» ABOUT THIS EXERCISE
Recast every row below as a Markdown table with the columns "Line No." and "Content," giving each line its own number. Leave out blank lines and the pictures.

*** Opening DATA TO PROCESS ***

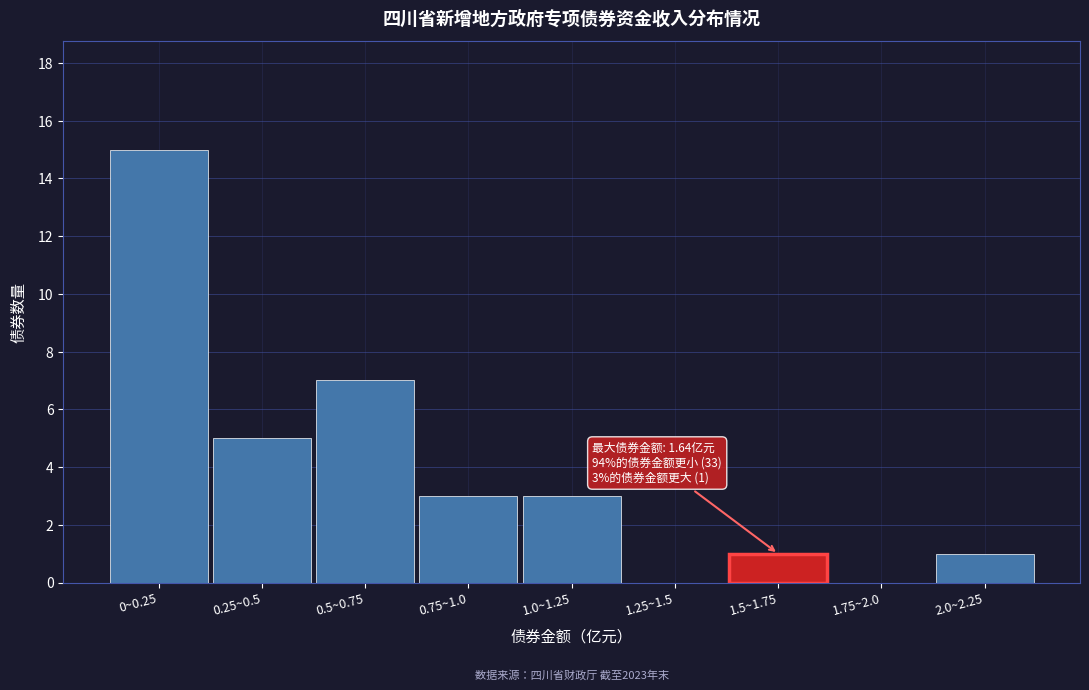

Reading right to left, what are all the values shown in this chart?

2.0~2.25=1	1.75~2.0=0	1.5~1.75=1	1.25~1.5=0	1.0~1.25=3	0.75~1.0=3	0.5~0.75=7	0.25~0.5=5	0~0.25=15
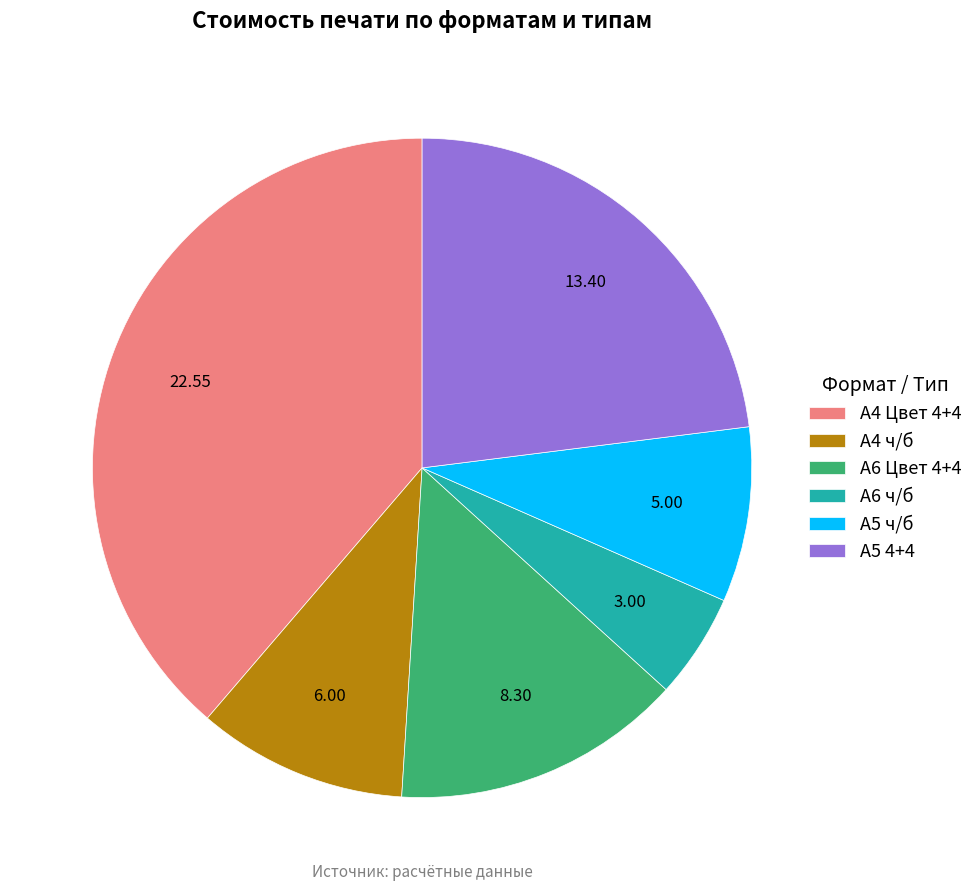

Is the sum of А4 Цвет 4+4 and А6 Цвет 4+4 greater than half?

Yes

*** Closing DATA TO PROCESS ***

» RESULT FOR THIS EXERCISE
| Line No. | Content |
|---|---|
| 1 | Reading right to left, what are all the values shown in this chart? |
| 2 | 2.0~2.25=1	1.75~2.0=0	1.5~1.75=1	1.25~1.5=0	1.0~1.25=3	0.75~1.0=3	0.5~0.75=7	0.25~0.5=5	0~0.25=15 |
| 3 | Is the sum of А4 Цвет 4+4 and А6 Цвет 4+4 greater than half? |
| 4 | Yes |